Problem statement: Once the line holding "SUMMARY: 1 -> 2" is found in the entries below, transcribe exactly every line up to and including the one holding "tmin(degC), 1963-8: 13 -> 10", but leave out the pictures.
┄┄┄┄┄┄
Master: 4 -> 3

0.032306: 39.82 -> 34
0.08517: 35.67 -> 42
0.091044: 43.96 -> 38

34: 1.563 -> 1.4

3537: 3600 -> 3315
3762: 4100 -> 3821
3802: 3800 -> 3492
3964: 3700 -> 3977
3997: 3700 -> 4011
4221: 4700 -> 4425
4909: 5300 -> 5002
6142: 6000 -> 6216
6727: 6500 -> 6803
┄┄┄┄┄┄
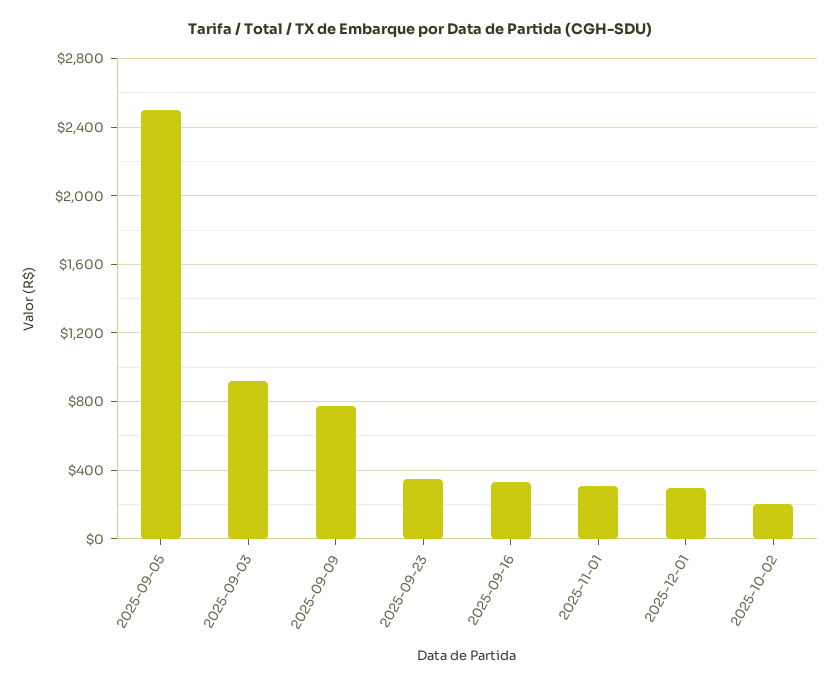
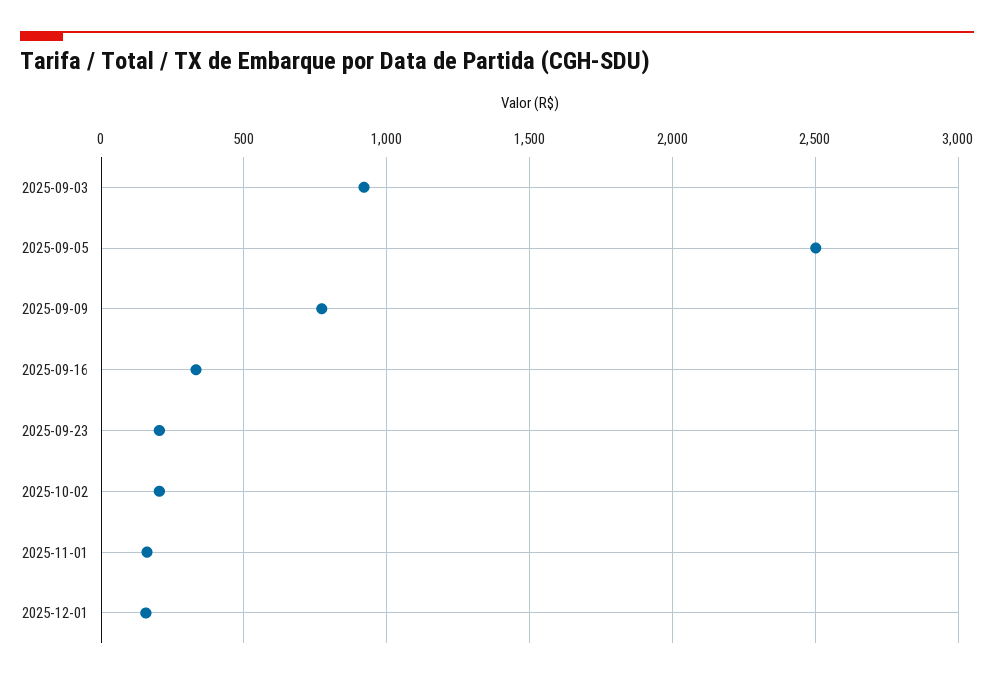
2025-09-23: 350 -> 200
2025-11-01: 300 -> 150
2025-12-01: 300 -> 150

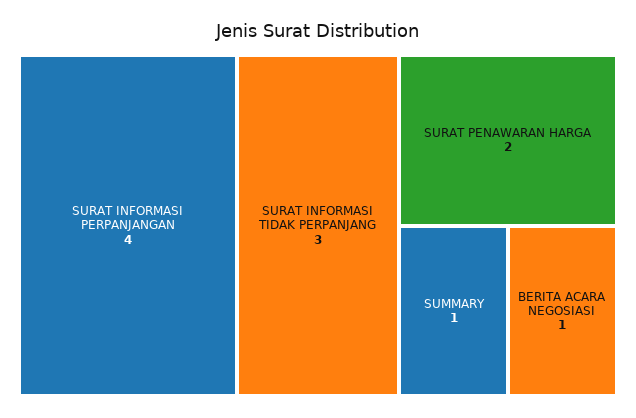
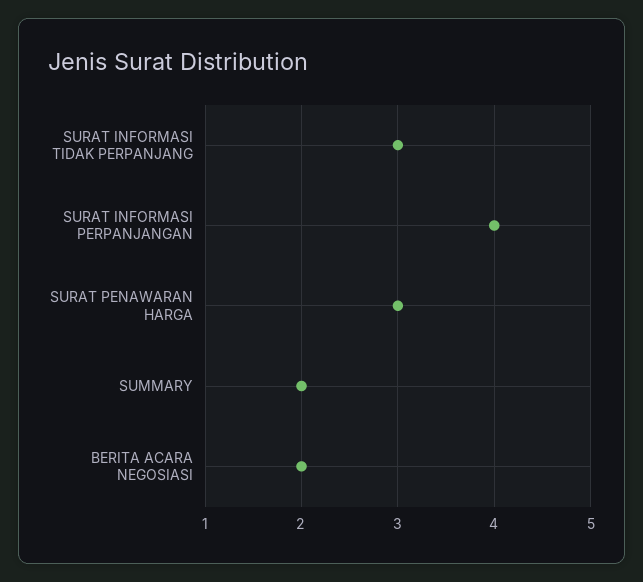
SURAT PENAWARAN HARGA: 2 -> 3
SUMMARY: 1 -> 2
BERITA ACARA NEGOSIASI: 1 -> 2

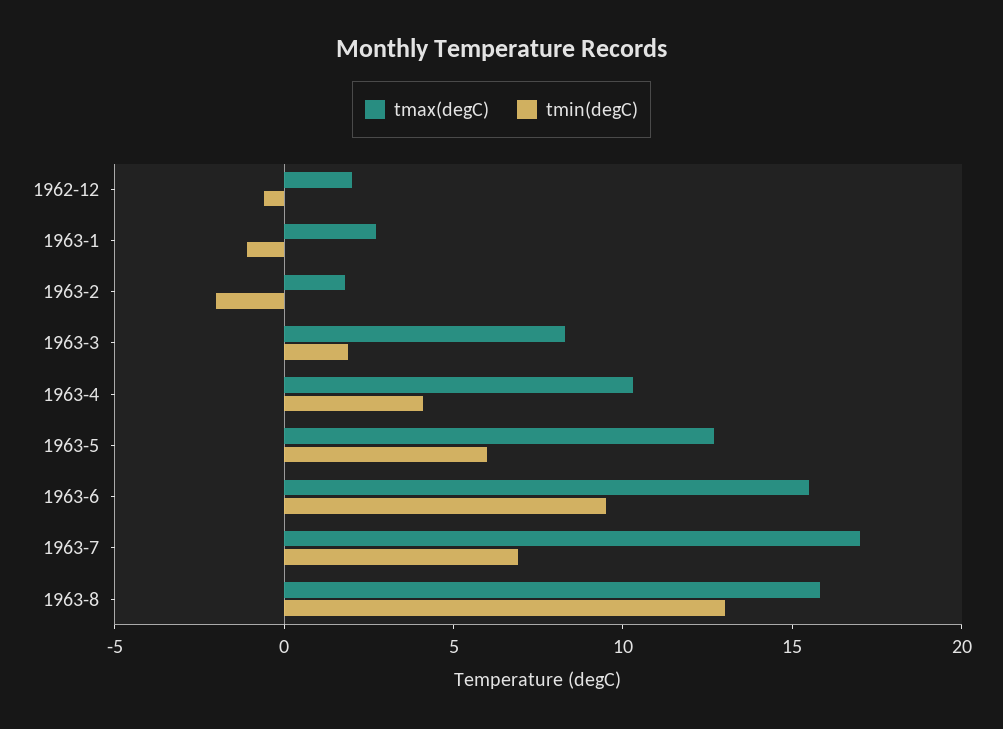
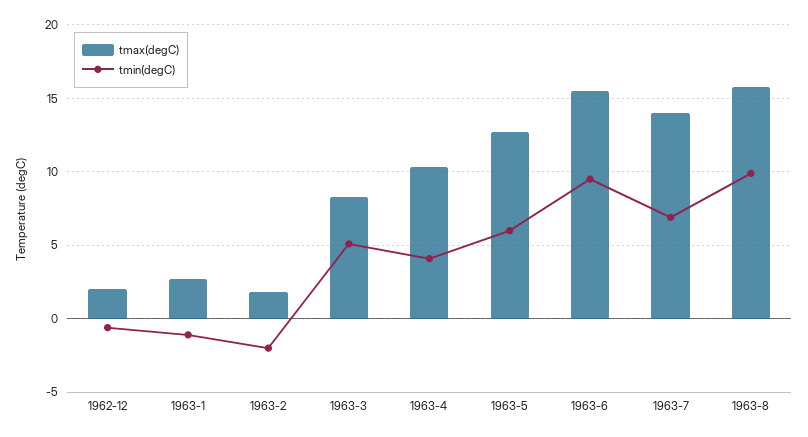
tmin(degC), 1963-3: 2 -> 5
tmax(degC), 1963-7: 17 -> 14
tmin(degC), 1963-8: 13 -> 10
┄┄┄┄┄┄
Exercise result:
SUMMARY: 1 -> 2
BERITA ACARA NEGOSIASI: 1 -> 2

tmin(degC), 1963-3: 2 -> 5
tmax(degC), 1963-7: 17 -> 14
tmin(degC), 1963-8: 13 -> 10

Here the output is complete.